= Beginning of Section =

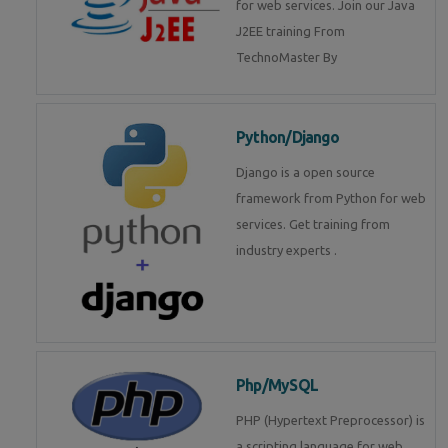
for web services. Join our Java
J2EE training From
TechnoMaster By
Python/Django
Django is a open source
framework from Python for web
services. Get training from
industry experts .
Php/MySQL
PHP (Hypertext Preprocessor) is
a scripting language for web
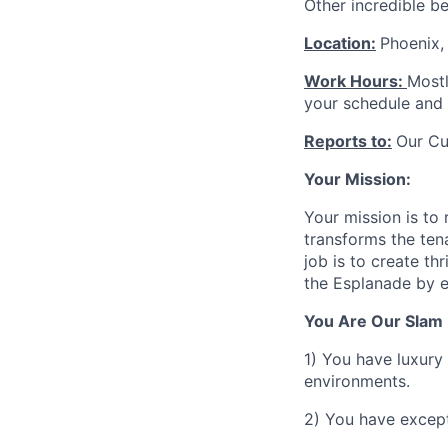
Other incredible b
Location:
Phoenix,
Work Hours:
Mostl
your schedule and 
Reports to:
Our Cu
Your Mission:
Your mission is to
transforms the ten
job is to create th
the Esplanade by e
You Are Our Slam 
1) You have luxury
environments.
2) You have except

= End of Section =

| DIRECTIONS FOR THIS TASK |
Copy out the text of every entry again, putting "online" wherever "web" appears and keeping everything else the same. Leave out the pictures.

| EXPECTED ANSWER |
for online services. Join our Java
J2EE training From
TechnoMaster By
Python/Django
Django is a open source
framework from Python for online
services. Get training from
industry experts .
Php/MySQL
PHP (Hypertext Preprocessor) is
a scripting language for online
Other incredible b
Location:
Phoenix,
Work Hours:
Mostl
your schedule and 
Reports to:
Our Cu
Your Mission:
Your mission is to
transforms the ten
job is to create th
the Esplanade by e
You Are Our Slam 
1) You have luxury
environments.
2) You have except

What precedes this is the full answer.